Exatamente isso. Existe principalmente um grande sentido de territorialidade. A base do filme foi a Bélgica, mas creio ser assim em todo o mundo. Por exemplo, os miúdos que não jogam à bola normalmente são relegados para as margens desse território. De certa maneira é um género de violência e conta algo sobre a nossa própria sociedade. Essa questão da territorialidade começa na escola e esta traça um paralelo ao mundo em que vivemos.

Pode falar da escolha da câmara estar ao nível dos olhos dos pequenos protagonistas, mostrando assim um mundo enorme perante eles e uma certa claustrofobia?
Queria acima de tudo levar o espectador a uma imersão neste mundo, que ele se transforme naquela criança que estamos a ver. Era uma urgência para mim manter-me sempre no olhar daquela menina, limitando-a. Quando somos crianças, olhamos para as coisas de forma diferente. Muitos de nós já regressamos como adultos a estes espaços e parece-nos tudo pequeno, mas naquela altura tudo era enorme. Era muito importante para mim fazer o espectador participar nos eventos, recriando através da criança tudo o que acontece em seu torno. É a criança que guia a mise-en-scène.
E como foi a sua pesquisa para mergulhar neste mundo. Voltou às escolas? Falou com crianças e psicólogos?
Acima de tudo observei, em particular, a mediação de conflitos entre crianças. Não falei muito com psicólogos, embora tenha contactado com um especialista do meu país. As mediações a que tive acesso eram super-interessantes, especialmente no que concerne à catalogação dos jovens e os mecanismos do bullying, ou seja, o perpetrador e a vítima. O que observei é que qualquer um dos jovens tem de passar por esses estados diferentes para entender o que sente o outro e ter empatia por ele.
Como eu disse anteriormente, existe qualquer coisa de filme de guerra no “Recreio”, mas igualmente de filme de terror psicológico. A todo o momento sentimos que algo terrível vai acontecer. Como criou esse ambiente, ou seja, era algo já muito detalhado no guião ou foi algo que teve maior incidência na montagem?
Fala-se muitas vezes em thriller e filme de terror, mas a verdade é que nunca pensei no meu filme nesses termos. Porém, acho super interessante as pessoas verem assim as coisas, pois significa que consegui mostrar – como queria – a angústia. E não queria apenas mostrar essa angústia, porque quando somos crianças temos igualmente muitos momentos leves e descontraídos. Na infância, especialmente a que vimos aqui retratada, existe a crueldade, mas igualmente poesia.
A interpretação da pequena Maya Vanderbeque é impressionante. Como a encontrou?
Fizemos um casting.
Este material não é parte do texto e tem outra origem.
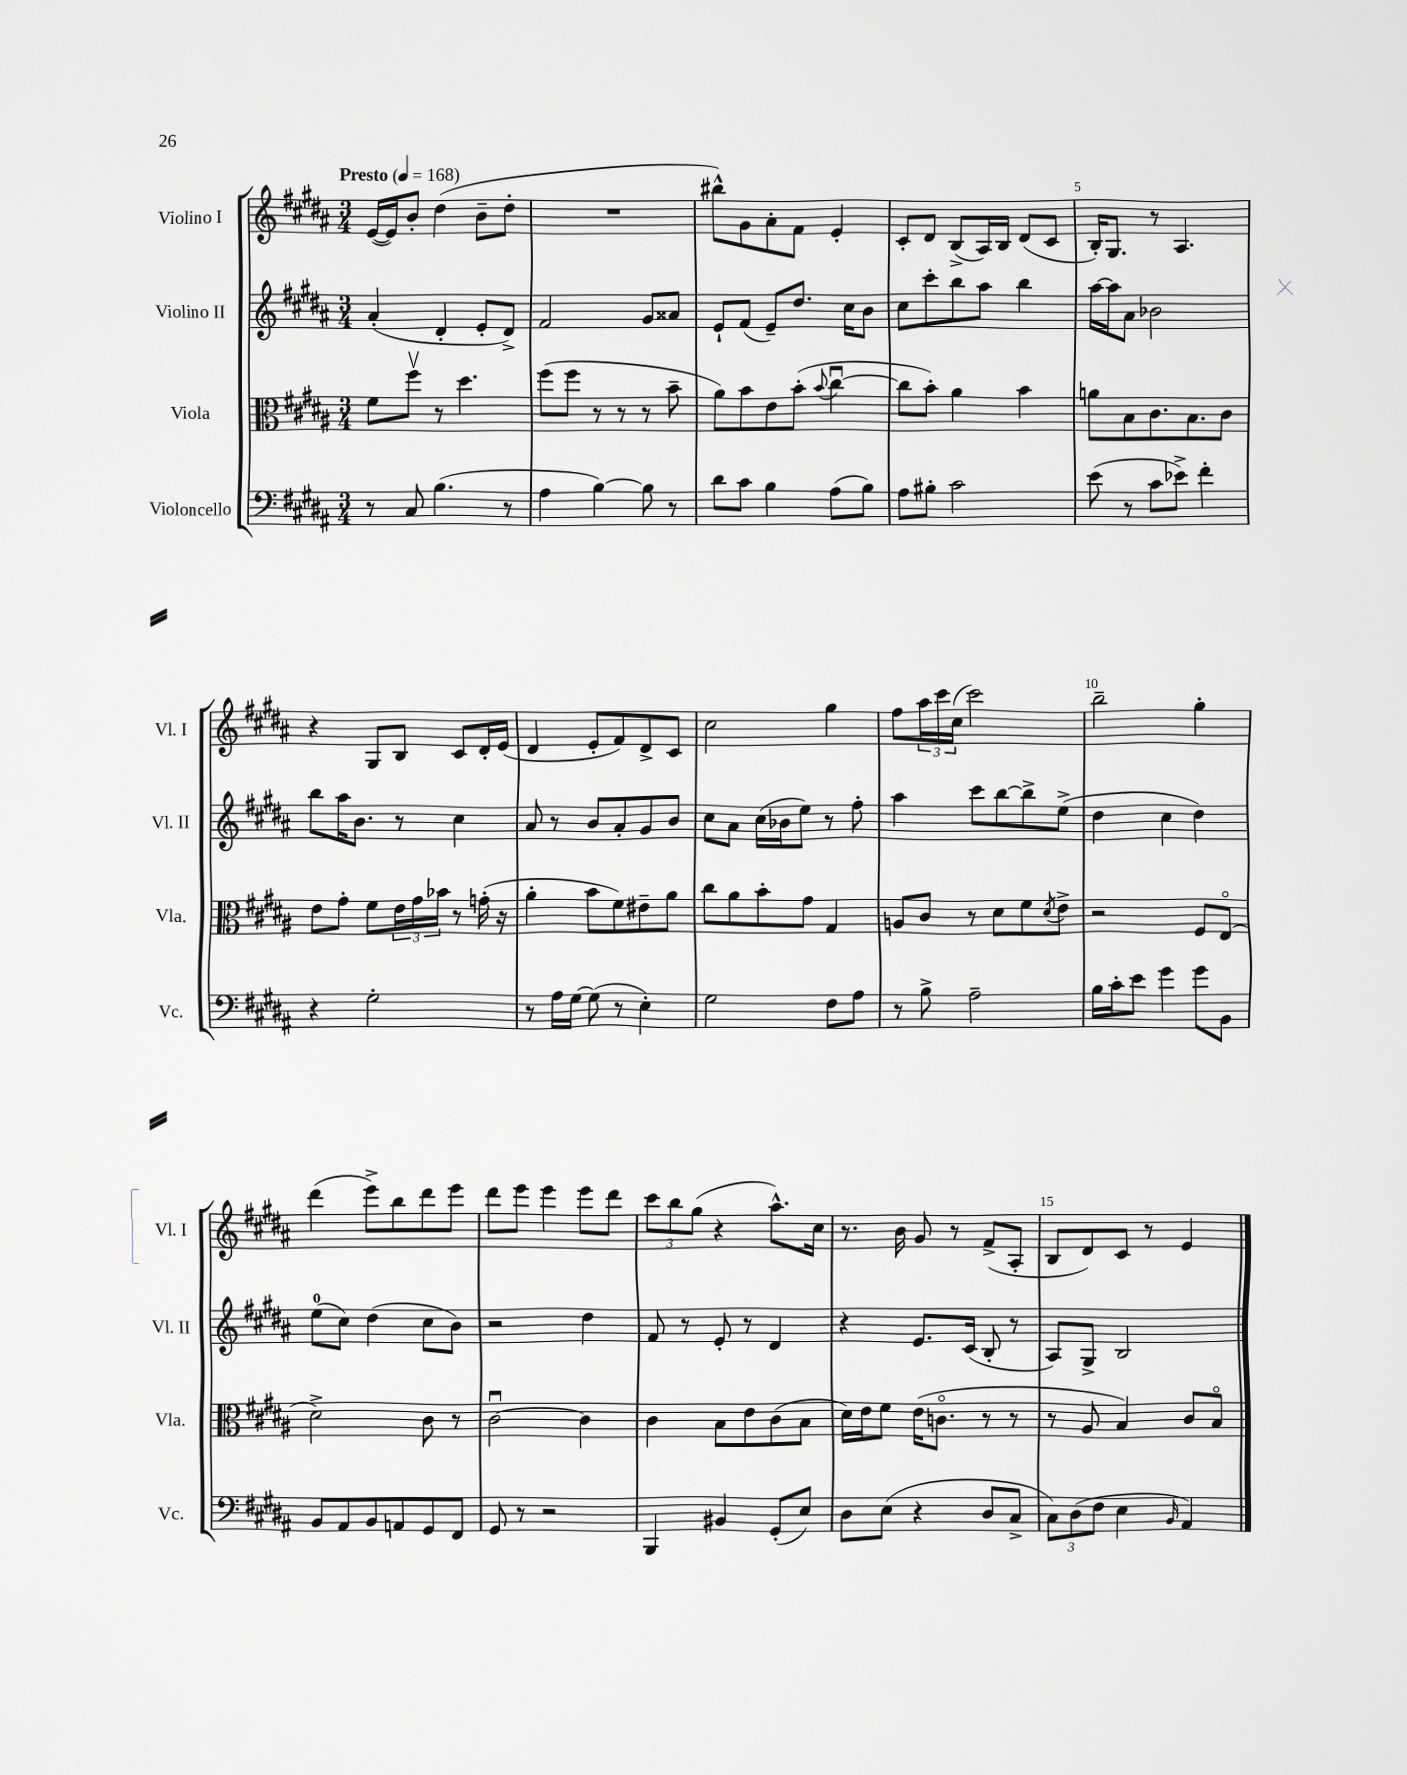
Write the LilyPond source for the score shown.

<<
\new StaffGroup <<
\new Staff = "s0" \with { instrumentName = "Violino I" shortInstrumentName = "Vl. I" } {
    \clef treble \key b \major \numericTimeSignature \time 3/4 \tempo "Presto" 4 = 168
    e'16~( e'16) b'8-. dis''4( b'8-- dis''8-. |
    R2. |
    bis''8-^) gis'8 ais'8-. fis'8 e'4-. |
    cis'8-. dis'8 b8->( ais16) b16 dis'8( cis'8 |
    b16-.) gis8. r8 ais4. |
    r4 gis8 b8 cis'8 dis'16-. e'16( |
    dis'4 e'8-. fis'8) dis'8-> cis'8 |
    cis''2 gis''4 |
    fis''8 \tuplet 3/2 { ais''16 cis'''16 cis''16( } cis'''2) |
    b''2-- gis''4-. |
    dis'''4( e'''8->) b''8 dis'''8 e'''8 |
    dis'''8 e'''8 e'''4 e'''8 dis'''8 |
    \tuplet 3/2 { cis'''8 b''8 gis''8( } r4 ais''8.-^) cis''16 |
    r8. b'16 gis'8 r8 fis'8->( ais8-. |
    b8 dis'8) cis'8 r8 e'4 \bar "|." |
}
\new Staff = "s1" \with { instrumentName = "Violino II" shortInstrumentName = "Vl. II" } {
    \clef treble \key b \major \numericTimeSignature \time 3/4
    ais'4-.( dis'4-. e'8-. dis'8->) |
    fis'2 gis'8 aisis'8 |
    e'8-! fis'8( e'8--) dis''8. cis''16 b'8 |
    cis''8 cis'''8-. b''8 ais''8 b''4 |
    ais''16~ ais''16 ais'8 bes'2 |
    b''8 ais''16 b'8. r8 cis''4 |
    ais'8 r8 b'8 ais'8-. gis'8 b'8 |
    cis''8 ais'8 cis''16( bes'16 e''8) r8 fis''8-. |
    ais''4 cis'''8 b''8~ b''8-> e''8->( |
    dis''4 cis''4 dis''4) |
    e''8-0( cis''8) dis''4( cis''8 b'8) |
    r2 dis''4 |
    fis'8 r8 e'8-. r8 dis'4 |
    r4 e'8. cis'16( b8-. r8 |
    ais8) gis8-> b2 \bar "|." |
}
\new Staff = "s2" \with { instrumentName = "Viola" shortInstrumentName = "Vla." } {
    \clef alto \key b \major \numericTimeSignature \time 3/4
    fis'8 fis''8\upbow r8 dis''4. |
    fis''8( fis''8 r8 r8 r8 b'8-- |
    ais'8) b'8 e'8 b'8-.( \appoggiatura { b'8 } cis''4~\downbow |
    cis''8 b'8-.) ais'4 b'4 |
    a'8 b8 cis'8. b8. cis'8 |
    e'8 gis'8-. fis'8 \tuplet 3/2 { e'16 gis'16 bes'16 } r8 g'16-.( r16 |
    ais'4-. b'8 fis'8) eis'8-- ais'8 |
    cis''8 ais'8 b'8-. gis'8 gis4 |
    a8 cis'8 r8 dis'8 fis'8 \acciaccatura { dis'8 } e'8-> |
    r2 fis8 e8\flageolet( |
    dis'2->) cis'8 r8 |
    cis'2~\downbow cis'4 |
    cis'4 b8 e'8 cis'8( b8 |
    dis'16) e'16 fis'8 e'16( c'8.\flageolet r8 r8 |
    r8 ais8 b4) cis'8 b8\flageolet \bar "|." |
}
\new Staff = "s3" \with { instrumentName = "Violoncello" shortInstrumentName = "Vc." } {
    \clef bass \key b \major \numericTimeSignature \time 3/4
    r8 cis8 b4.( r8 |
    ais4 b4~) b8 r8 |
    dis'8 cis'8 b4 ais8( b8) |
    ais8 bis8-. cis'2 |
    e'8( r8 cis'8 ees'8->) fis'4-. |
    r4 gis2-. |
    r8 ais16 gis16~ gis8( r8 e4-.) |
    gis2 fis8 ais8 |
    r8 b8-> ais2-- |
    b16 cis'16-. e'8 gis'4 gis'8 b,8 |
    b,8 ais,8 b,8 a,8 gis,8 fis,8 |
    gis,8 r8 r2 |
    b,,4 bis,4 gis,8-.( e8) |
    dis8 e8( r4 dis8 cis8-> |
    \tuplet 3/2 { cis8) dis8( fis8 } e4 \grace { b,16 } ais,4) \bar "|." |
}
>>
>>
\layout { \context { \Score \override BarNumber.break-visibility = ##(#f #t #t) barNumberVisibility = #(every-nth-bar-number-visible 5) } }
Ela nunca tinha atuado e o que achei mais interessante – especialmente porque tinha 7 anos – é que ela disse-me diretamente que “ia usar toda a sua força para este filme”. Fiquei impressionada com essa frase e a sua voluntariedade durante as filmagens foi incrível.
O que procurava no casting não era uma repetição de frases do guião, mas sim encontrar o que as crianças podiam trazer para as personagens. A força da câmara é essa, captar coisas que não vemos à partida. Nela vi coisas incríveis.
Outra das suas opções curiosas foi nunca sair da escola, daquele espaço e das suas fronteiras. Temos apenas um elo de ligação exterior que é o pai das crianças, também ele notoriamente com alguns detalhes que nos levam a perceber um pouco da sua vida…
Nessa questão do pai, voltamos à catalogação e etiquetagem a que as pessoas estão condenadas. Nós não sabemos muito dele, além de percebemos que está desempregado. Para os filhos, particularmente a Nora, tudo é normal, mas para os outros não é bem assim. Ora essa forma como os outros olham para o pai vai influenciar e mudar um pouco a perceção dela perante ele. Aqui voltamos igualmente ao tema da integração, que também afeta o irmão. (…) Uma das coisas que me interessa muito, até para o futuro, é partir do micro para o macro, sempre com uma personagem como ponto de partida. (…) o meu próximo filme vai voltar a focar-se num microcosmos, mas desta vez num hospital.